§ **PROMPT**: Write the listing below again, word for word.

=== Section Start ===

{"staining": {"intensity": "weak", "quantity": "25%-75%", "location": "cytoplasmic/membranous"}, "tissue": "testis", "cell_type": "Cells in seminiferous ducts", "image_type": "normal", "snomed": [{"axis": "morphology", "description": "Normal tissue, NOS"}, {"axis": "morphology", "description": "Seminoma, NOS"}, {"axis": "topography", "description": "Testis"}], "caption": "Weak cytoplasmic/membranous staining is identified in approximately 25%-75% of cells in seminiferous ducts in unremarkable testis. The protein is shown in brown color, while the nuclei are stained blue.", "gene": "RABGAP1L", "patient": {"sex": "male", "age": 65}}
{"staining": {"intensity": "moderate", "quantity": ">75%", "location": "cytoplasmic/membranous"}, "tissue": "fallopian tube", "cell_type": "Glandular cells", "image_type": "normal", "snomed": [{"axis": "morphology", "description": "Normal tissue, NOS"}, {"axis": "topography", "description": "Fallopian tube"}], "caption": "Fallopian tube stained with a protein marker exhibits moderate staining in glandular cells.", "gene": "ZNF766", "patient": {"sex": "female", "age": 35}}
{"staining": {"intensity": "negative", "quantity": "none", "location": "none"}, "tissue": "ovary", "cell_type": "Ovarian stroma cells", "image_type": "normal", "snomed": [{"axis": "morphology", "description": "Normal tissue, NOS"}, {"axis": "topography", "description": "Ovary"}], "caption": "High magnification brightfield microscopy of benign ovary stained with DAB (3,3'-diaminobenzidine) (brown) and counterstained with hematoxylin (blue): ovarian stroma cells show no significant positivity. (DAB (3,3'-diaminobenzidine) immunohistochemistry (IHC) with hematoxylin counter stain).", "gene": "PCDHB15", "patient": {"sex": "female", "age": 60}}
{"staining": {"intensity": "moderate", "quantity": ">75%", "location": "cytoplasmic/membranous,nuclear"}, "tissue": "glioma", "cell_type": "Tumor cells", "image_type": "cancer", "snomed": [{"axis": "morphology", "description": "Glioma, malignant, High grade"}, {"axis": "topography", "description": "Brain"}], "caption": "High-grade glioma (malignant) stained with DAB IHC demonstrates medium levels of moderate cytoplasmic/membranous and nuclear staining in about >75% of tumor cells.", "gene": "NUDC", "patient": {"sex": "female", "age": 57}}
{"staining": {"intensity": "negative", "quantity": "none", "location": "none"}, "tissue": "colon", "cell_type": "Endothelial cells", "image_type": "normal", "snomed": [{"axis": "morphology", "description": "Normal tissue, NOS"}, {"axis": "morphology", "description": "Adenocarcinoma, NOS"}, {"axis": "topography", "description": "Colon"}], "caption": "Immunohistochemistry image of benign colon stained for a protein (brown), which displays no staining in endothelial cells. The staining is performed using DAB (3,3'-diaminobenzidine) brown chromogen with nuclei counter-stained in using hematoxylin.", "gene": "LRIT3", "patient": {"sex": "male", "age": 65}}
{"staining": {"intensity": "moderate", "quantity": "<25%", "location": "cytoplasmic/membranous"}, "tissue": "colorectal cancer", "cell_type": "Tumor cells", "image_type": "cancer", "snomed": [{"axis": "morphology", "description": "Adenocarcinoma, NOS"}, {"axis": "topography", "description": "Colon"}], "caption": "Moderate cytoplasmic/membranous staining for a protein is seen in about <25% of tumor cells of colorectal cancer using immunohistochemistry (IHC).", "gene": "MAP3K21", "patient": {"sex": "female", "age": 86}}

=== Section End ===

§ **ANSWER FOR THIS EXERCISE**:
{"staining": {"intensity": "weak", "quantity": "25%-75%", "location": "cytoplasmic/membranous"}, "tissue": "testis", "cell_type": "Cells in seminiferous ducts", "image_type": "normal", "snomed": [{"axis": "morphology", "description": "Normal tissue, NOS"}, {"axis": "morphology", "description": "Seminoma, NOS"}, {"axis": "topography", "description": "Testis"}], "caption": "Weak cytoplasmic/membranous staining is identified in approximately 25%-75% of cells in seminiferous ducts in unremarkable testis. The protein is shown in brown color, while the nuclei are stained blue.", "gene": "RABGAP1L", "patient": {"sex": "male", "age": 65}}
{"staining": {"intensity": "moderate", "quantity": ">75%", "location": "cytoplasmic/membranous"}, "tissue": "fallopian tube", "cell_type": "Glandular cells", "image_type": "normal", "snomed": [{"axis": "morphology", "description": "Normal tissue, NOS"}, {"axis": "topography", "description": "Fallopian tube"}], "caption": "Fallopian tube stained with a protein marker exhibits moderate staining in glandular cells.", "gene": "ZNF766", "patient": {"sex": "female", "age": 35}}
{"staining": {"intensity": "negative", "quantity": "none", "location": "none"}, "tissue": "ovary", "cell_type": "Ovarian stroma cells", "image_type": "normal", "snomed": [{"axis": "morphology", "description": "Normal tissue, NOS"}, {"axis": "topography", "description": "Ovary"}], "caption": "High magnification brightfield microscopy of benign ovary stained with DAB (3,3'-diaminobenzidine) (brown) and counterstained with hematoxylin (blue): ovarian stroma cells show no significant positivity. (DAB (3,3'-diaminobenzidine) immunohistochemistry (IHC) with hematoxylin counter stain).", "gene": "PCDHB15", "patient": {"sex": "female", "age": 60}}
{"staining": {"intensity": "moderate", "quantity": ">75%", "location": "cytoplasmic/membranous,nuclear"}, "tissue": "glioma", "cell_type": "Tumor cells", "image_type": "cancer", "snomed": [{"axis": "morphology", "description": "Glioma, malignant, High grade"}, {"axis": "topography", "description": "Brain"}], "caption": "High-grade glioma (malignant) stained with DAB IHC demonstrates medium levels of moderate cytoplasmic/membranous and nuclear staining in about >75% of tumor cells.", "gene": "NUDC", "patient": {"sex": "female", "age": 57}}
{"staining": {"intensity": "negative", "quantity": "none", "location": "none"}, "tissue": "colon", "cell_type": "Endothelial cells", "image_type": "normal", "snomed": [{"axis": "morphology", "description": "Normal tissue, NOS"}, {"axis": "morphology", "description": "Adenocarcinoma, NOS"}, {"axis": "topography", "description": "Colon"}], "caption": "Immunohistochemistry image of benign colon stained for a protein (brown), which displays no staining in endothelial cells. The staining is performed using DAB (3,3'-diaminobenzidine) brown chromogen with nuclei counter-stained in using hematoxylin.", "gene": "LRIT3", "patient": {"sex": "male", "age": 65}}
{"staining": {"intensity": "moderate", "quantity": "<25%", "location": "cytoplasmic/membranous"}, "tissue": "colorectal cancer", "cell_type": "Tumor cells", "image_type": "cancer", "snomed": [{"axis": "morphology", "description": "Adenocarcinoma, NOS"}, {"axis": "topography", "description": "Colon"}], "caption": "Moderate cytoplasmic/membranous staining for a protein is seen in about <25% of tumor cells of colorectal cancer using immunohistochemistry (IHC).", "gene": "MAP3K21", "patient": {"sex": "female", "age": 86}}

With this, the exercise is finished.